**EXERCISE INSTRUCTIONS**
The lines to repeat are those below from the one containing "X67924428Y-94518189D02*" down to the one containing "X67781571Y-90727713D01*", both included; reproduce them exactly and nothing else.

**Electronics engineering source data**
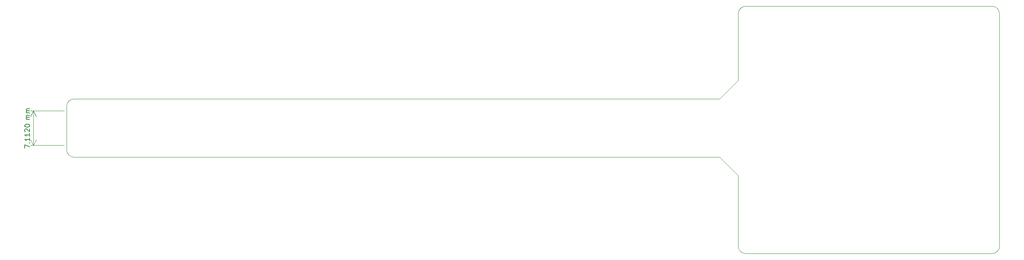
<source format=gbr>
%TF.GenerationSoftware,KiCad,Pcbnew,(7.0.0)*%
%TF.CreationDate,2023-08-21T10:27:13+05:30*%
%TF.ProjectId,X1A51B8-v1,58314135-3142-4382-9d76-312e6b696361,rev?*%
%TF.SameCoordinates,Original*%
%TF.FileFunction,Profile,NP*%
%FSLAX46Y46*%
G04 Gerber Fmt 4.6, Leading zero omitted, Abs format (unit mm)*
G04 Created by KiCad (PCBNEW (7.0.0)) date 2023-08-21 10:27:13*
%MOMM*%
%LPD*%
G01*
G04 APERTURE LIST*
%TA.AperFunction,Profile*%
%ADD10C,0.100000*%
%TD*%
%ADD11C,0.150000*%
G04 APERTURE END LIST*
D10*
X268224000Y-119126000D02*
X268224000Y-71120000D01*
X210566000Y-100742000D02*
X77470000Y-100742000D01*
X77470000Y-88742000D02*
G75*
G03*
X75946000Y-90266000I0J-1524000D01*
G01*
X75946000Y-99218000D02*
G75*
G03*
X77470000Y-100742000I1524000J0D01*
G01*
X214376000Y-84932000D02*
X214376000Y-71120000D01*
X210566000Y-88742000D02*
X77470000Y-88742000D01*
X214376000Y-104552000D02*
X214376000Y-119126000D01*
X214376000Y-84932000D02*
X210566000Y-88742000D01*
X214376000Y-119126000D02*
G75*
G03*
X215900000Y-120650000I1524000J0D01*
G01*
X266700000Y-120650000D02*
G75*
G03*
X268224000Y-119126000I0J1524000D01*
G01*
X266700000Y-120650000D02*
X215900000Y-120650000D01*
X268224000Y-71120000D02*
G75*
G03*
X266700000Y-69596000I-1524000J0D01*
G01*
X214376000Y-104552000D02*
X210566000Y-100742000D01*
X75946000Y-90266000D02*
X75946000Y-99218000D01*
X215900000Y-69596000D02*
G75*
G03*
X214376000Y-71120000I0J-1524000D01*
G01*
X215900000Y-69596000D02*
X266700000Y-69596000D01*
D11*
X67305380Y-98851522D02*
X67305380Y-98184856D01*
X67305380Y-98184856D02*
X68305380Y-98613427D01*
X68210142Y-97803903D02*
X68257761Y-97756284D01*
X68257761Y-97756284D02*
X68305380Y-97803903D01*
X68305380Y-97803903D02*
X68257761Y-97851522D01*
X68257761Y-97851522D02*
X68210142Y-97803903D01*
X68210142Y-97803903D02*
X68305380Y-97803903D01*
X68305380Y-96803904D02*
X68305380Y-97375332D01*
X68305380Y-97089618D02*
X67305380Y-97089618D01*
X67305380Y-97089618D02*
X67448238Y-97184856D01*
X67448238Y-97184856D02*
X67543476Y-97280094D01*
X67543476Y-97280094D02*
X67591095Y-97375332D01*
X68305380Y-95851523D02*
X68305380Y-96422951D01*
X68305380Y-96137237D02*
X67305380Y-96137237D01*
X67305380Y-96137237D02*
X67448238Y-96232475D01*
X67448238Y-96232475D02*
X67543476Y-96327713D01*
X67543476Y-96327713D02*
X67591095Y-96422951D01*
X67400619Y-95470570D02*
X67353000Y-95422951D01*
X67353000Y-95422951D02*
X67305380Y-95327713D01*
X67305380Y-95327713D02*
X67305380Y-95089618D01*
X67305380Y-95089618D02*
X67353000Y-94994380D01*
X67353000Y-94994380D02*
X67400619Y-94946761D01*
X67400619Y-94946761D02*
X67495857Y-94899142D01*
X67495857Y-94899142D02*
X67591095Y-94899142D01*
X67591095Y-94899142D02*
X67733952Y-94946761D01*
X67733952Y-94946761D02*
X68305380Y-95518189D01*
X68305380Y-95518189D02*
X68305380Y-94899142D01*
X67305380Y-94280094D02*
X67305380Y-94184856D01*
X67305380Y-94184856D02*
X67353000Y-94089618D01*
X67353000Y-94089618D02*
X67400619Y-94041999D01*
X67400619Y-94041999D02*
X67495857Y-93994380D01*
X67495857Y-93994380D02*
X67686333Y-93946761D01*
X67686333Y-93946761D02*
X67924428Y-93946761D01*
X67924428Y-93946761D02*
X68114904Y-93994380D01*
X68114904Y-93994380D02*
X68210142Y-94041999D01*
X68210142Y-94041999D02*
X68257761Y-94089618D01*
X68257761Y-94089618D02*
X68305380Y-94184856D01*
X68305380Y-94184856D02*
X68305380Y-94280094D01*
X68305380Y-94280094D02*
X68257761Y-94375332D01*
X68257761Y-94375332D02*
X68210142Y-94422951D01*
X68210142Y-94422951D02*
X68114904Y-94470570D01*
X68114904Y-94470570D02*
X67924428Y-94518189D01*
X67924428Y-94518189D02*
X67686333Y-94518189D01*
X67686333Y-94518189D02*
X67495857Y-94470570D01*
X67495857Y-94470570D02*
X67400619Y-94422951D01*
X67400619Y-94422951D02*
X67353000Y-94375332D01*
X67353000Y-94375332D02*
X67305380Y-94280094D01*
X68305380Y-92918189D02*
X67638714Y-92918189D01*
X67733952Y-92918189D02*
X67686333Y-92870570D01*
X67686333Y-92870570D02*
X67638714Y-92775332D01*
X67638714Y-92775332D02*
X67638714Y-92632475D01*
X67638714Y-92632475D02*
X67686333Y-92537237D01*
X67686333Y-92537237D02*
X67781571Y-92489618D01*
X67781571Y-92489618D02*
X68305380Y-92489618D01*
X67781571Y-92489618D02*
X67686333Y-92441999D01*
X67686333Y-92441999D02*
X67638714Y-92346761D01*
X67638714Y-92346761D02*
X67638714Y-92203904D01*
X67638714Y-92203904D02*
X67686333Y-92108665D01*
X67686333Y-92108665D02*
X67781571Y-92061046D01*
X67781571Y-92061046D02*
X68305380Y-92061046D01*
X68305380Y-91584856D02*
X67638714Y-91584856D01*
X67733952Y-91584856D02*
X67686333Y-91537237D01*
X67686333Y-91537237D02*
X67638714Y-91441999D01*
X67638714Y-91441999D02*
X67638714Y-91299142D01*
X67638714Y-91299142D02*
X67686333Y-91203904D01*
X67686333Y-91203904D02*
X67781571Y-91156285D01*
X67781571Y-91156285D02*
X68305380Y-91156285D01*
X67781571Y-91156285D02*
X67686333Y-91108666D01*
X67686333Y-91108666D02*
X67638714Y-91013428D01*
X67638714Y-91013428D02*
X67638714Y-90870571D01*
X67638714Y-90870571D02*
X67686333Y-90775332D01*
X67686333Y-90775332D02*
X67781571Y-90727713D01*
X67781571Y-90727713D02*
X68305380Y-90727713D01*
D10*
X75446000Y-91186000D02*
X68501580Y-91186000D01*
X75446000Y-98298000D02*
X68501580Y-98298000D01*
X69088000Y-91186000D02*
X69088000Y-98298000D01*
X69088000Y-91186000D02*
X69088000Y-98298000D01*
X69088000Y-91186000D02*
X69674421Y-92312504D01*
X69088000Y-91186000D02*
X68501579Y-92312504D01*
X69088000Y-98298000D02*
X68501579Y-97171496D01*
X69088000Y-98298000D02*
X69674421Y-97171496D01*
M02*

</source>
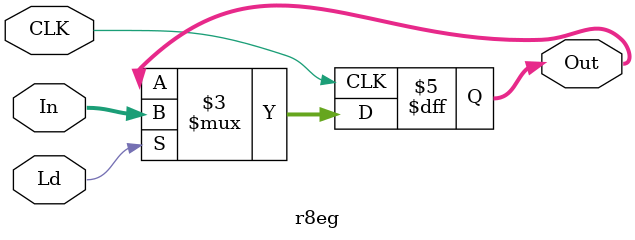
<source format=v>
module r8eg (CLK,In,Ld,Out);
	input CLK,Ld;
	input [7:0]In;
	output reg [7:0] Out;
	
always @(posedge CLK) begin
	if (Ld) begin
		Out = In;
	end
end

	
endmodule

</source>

* * *

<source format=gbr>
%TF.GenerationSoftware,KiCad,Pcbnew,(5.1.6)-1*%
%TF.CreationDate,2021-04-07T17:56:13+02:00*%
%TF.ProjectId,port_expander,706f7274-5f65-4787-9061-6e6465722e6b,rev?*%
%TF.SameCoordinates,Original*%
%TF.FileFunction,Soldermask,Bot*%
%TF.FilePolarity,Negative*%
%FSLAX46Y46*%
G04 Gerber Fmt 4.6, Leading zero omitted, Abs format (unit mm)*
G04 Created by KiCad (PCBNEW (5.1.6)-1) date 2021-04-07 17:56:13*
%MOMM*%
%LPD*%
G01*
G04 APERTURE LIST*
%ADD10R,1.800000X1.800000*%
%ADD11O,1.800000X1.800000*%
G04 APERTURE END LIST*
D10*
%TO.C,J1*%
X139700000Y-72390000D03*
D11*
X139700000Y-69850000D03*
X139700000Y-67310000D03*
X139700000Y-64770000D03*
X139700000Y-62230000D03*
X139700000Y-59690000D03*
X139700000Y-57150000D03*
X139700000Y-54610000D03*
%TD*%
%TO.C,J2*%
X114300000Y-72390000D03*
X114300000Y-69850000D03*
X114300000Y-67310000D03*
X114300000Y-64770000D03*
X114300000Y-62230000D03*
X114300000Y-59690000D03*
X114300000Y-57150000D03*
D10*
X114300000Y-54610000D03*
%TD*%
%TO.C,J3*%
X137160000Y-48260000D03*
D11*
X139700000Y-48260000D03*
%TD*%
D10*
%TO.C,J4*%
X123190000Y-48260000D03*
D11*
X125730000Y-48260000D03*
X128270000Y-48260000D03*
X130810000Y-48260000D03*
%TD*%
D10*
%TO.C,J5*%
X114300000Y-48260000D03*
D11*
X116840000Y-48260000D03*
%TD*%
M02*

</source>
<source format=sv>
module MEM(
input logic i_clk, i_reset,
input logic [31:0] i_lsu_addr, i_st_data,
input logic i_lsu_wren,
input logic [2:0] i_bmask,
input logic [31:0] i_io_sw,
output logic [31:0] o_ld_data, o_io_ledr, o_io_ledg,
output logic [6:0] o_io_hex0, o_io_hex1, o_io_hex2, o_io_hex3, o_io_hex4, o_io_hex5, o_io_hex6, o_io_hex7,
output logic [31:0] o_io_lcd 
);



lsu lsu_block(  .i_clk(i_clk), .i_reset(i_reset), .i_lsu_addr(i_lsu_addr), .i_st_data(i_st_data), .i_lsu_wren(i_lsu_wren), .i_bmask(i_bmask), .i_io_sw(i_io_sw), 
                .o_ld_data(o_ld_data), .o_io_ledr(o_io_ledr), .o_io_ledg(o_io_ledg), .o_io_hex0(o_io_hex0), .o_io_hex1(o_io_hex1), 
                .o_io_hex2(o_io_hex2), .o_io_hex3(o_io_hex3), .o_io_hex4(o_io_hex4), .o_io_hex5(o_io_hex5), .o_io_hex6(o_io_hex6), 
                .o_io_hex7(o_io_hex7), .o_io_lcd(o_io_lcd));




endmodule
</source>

**ANSWER SECTION**
X67924428Y-94518189D02*
X67686333Y-94518189D01*
X67686333Y-94518189D02*
X67495857Y-94470570D01*
X67495857Y-94470570D02*
X67400619Y-94422951D01*
X67400619Y-94422951D02*
X67353000Y-94375332D01*
X67353000Y-94375332D02*
X67305380Y-94280094D01*
X68305380Y-92918189D02*
X67638714Y-92918189D01*
X67733952Y-92918189D02*
X67686333Y-92870570D01*
X67686333Y-92870570D02*
X67638714Y-92775332D01*
X67638714Y-92775332D02*
X67638714Y-92632475D01*
X67638714Y-92632475D02*
X67686333Y-92537237D01*
X67686333Y-92537237D02*
X67781571Y-92489618D01*
X67781571Y-92489618D02*
X68305380Y-92489618D01*
X67781571Y-92489618D02*
X67686333Y-92441999D01*
X67686333Y-92441999D02*
X67638714Y-92346761D01*
X67638714Y-92346761D02*
X67638714Y-92203904D01*
X67638714Y-92203904D02*
X67686333Y-92108665D01*
X67686333Y-92108665D02*
X67781571Y-92061046D01*
X67781571Y-92061046D02*
X68305380Y-92061046D01*
X68305380Y-91584856D02*
X67638714Y-91584856D01*
X67733952Y-91584856D02*
X67686333Y-91537237D01*
X67686333Y-91537237D02*
X67638714Y-91441999D01*
X67638714Y-91441999D02*
X67638714Y-91299142D01*
X67638714Y-91299142D02*
X67686333Y-91203904D01*
X67686333Y-91203904D02*
X67781571Y-91156285D01*
X67781571Y-91156285D02*
X68305380Y-91156285D01*
X67781571Y-91156285D02*
X67686333Y-91108666D01*
X67686333Y-91108666D02*
X67638714Y-91013428D01*
X67638714Y-91013428D02*
X67638714Y-90870571D01*
X67638714Y-90870571D02*
X67686333Y-90775332D01*
X67686333Y-90775332D02*
X67781571Y-90727713D01*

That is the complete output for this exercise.